Leopardstown examining idea of Friday start for next year’s Dublin Racing Festival

Trainer and RTÉ pundit Ted Walsh calls it a ‘hare-brained’ idea

Leopardstown’s authorities appear to be playing down reports of a possible switch to a Friday start for next year’s Dublin Racing Festival.

Earlier this week the track’s chief executive outlined how a review of last weekend’s €2.1 million showpiece would include examining whether running the festival on a Friday and a Saturday might work better.

The third renewal of the Dublin Racing Festival once again saw last’s Saturday crowd exceed the Sunday even though the latter is traditionally Irish racing’s major date.

Saturday’s crowd of 14,204 was the single biggest attendance at the Dublin Racing Festival so far, almost 2,000 more than a day later which hosted the €250,000 Paddy Power Irish Gold Cup.


Last year Leopardstown’s success with its established Thursday evening summer fixtures – which include post-race concerts – prompted the new Curragh to put a lot of resources into Friday evening dates.

It included four Friday evening fixtures in a row through August but the experiment was judged unsuccessful and Horse Racing Ireland reversed the trend for this year.

Suggestions that Leopardstown, which is run by HRI, was considering running the 2021 Dublin Racing Festival over Friday and Saturday has received a mostly cool response.

The trainer and RTÉ pundit Ted Walsh called it a “hare-brained” idea, pointing to regular traffic problems on the M50 on Fridays with the potential to affect access to the south Dublin course.

On Friday, Leopardstown's chief executive Tim Husbands stressed that any proposal to change the festival's structure is part of an overall review.

“It’s really just a thought piece at the moment, that’s all it is. I wouldn’t exaggerate its importance. It’s just a conversation we’re having as part of our normal review process,” he said.

“If you look at the statement I made I said if it’s not broken then there’s nothing to fix. We always review every race meeting, look at its performance each day, how it affects the industry etc. It’s really just a consideration. We’ve taken it no further.

“The first conversation looked at how we might increase the number of attendees, whether Friday was better than the Sunday, whether it created a different audience or not, which is where if it’s not broken don’t break it.

Balancing act

“We look at the attendances on the Sunday, (what) the profile of the racegoer was like, whether that would be different on the Friday: it’s a real balancing act, whether racegoers can come on the Sunday and can’t on the Friday,” Husbands commented.

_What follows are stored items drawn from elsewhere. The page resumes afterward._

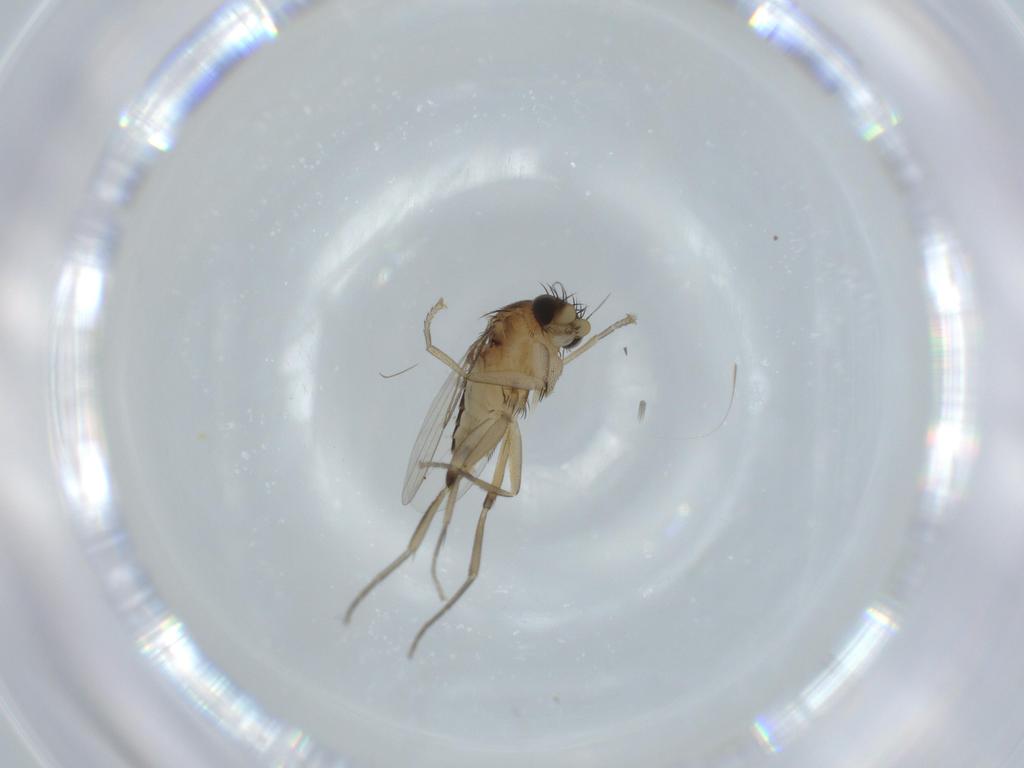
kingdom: Animalia
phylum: Arthropoda
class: Insecta
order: Diptera
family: Phoridae
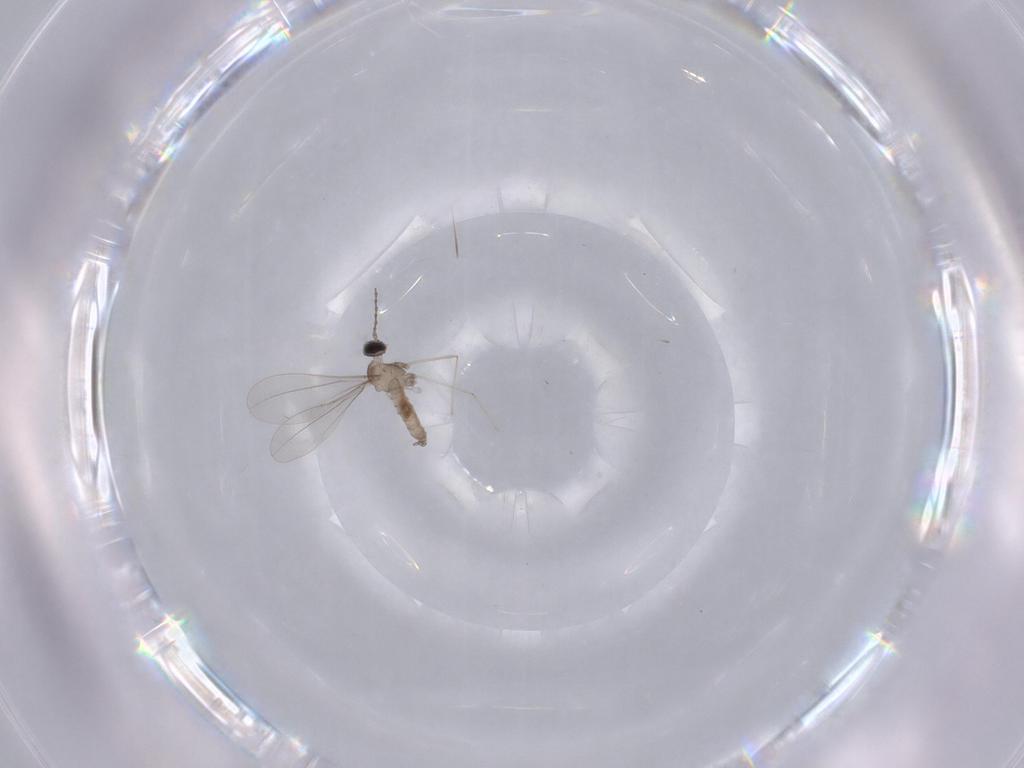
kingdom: Animalia
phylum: Arthropoda
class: Insecta
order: Diptera
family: Cecidomyiidae
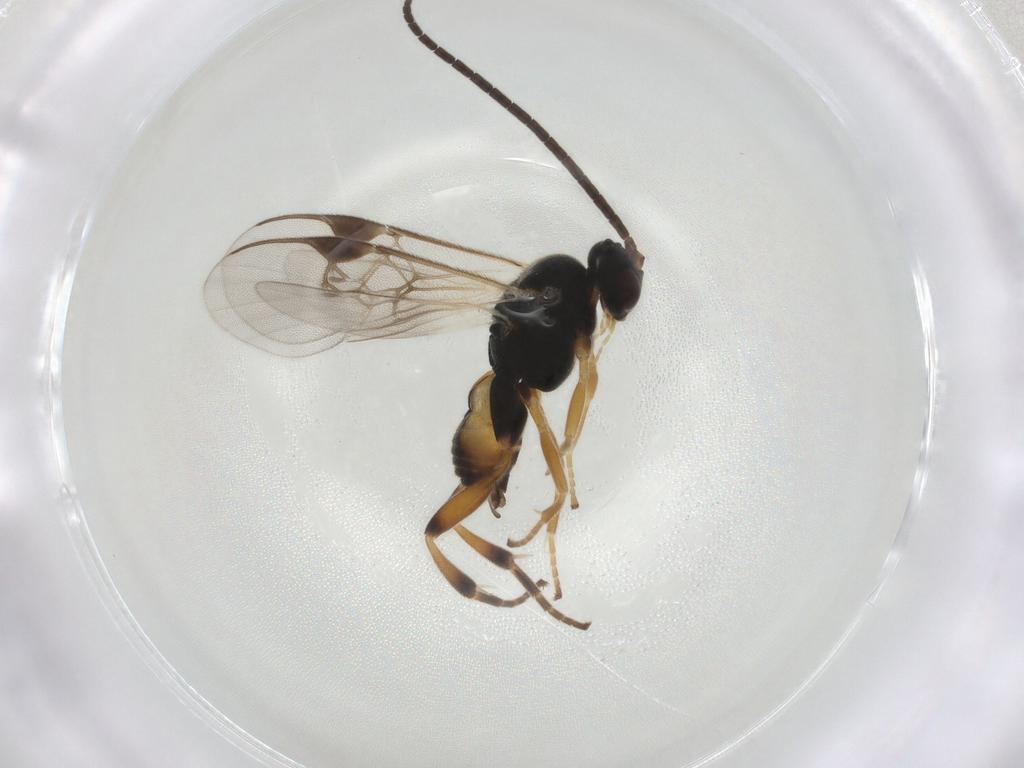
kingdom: Animalia
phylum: Arthropoda
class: Insecta
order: Hymenoptera
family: Braconidae
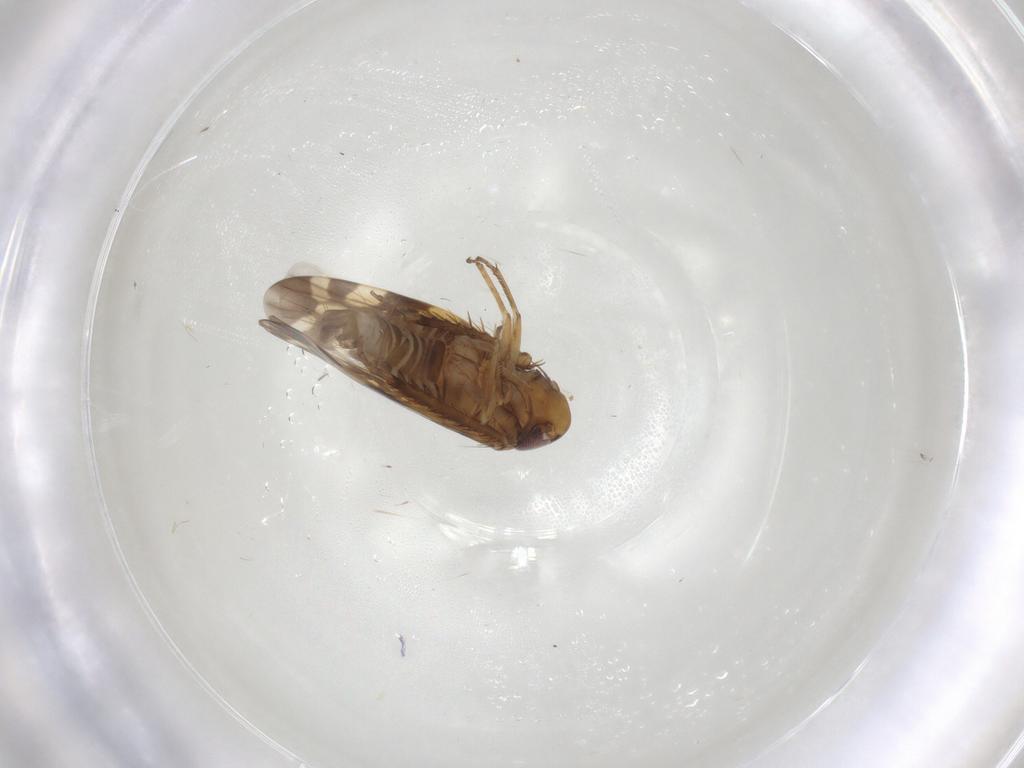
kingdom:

Last Saturday’s Leopardstown programme ended shortly before the Ireland- Scotland rugby international kicked off in Dublin.

However Husbands believes that such sporting competition didn’t affect the crowd and instead, along with a post race concert, helped attendance levels.

“We benefitted from the fact that this year there was a rugby match taking place. We created some additional interest by having Aslan play which gives a different audience.

“It all appealed to a wide variety of racegoers, either industry-led ones or those with a casual interest who wanted to enjoy a sporting occasion and were also able to enjoy the rugby with a large group of people and then go to a concert.

“I think it was a coming together of a whole number of different audiences,” he added.

This weekend's domestic feature is Sunday's €100,000 Boylesports Grand National Trial where Gordon Elliott will have a handful of contenders to try and win the marathon slog for a third year in a row.

The best of his quintet could be Minella Till Dawn, raised a stone in the ratings for winning at Cork last month but who subsequently missed out on a place in Gowran’s Thyestes Chase.

Elliott also looks to hold a good chance in a maiden hurdle with Pencilfulloflead now that Davy Russell’s mount is upped half a mile in trip.

Having a distant view of Asterion Forlonge over the minimum trip last time looks a lot different now the latter is a proven Grade One winner.

Cheltenham festival clues could be few and far between although Ferney Hollow’s bumper appearance may count.

The highly-regarded point to point scorer hasn’t looked straightforward in two racecourse starts to date and sports a first-time hood on Sunday. Current 16-1 odds for the Cheltenham bumper could be slashed if he wins impressively in the headgear.

Willie Mullins flies the Irish flag on his own with the maiden Ciel De Neige in Saturday's Betfair Hurdle at Newbury.

Beaten at odds of 1-4 on his last start in Limerick maiden over Christmas, Ciel De Neige will be ridden by Aidan Coleman. Barry Geraghty is on the other McManus hope Never Adapt.

There is other Irish cross-channel interest on Saturday with John Queally’s Djingle taking his chance in Warwick’s Grade Two Kingmaker Novice Chase.

The Roscommon Grade Three winner last ran behind Notebook in Leopardstown’s St Stephen’s Day feature.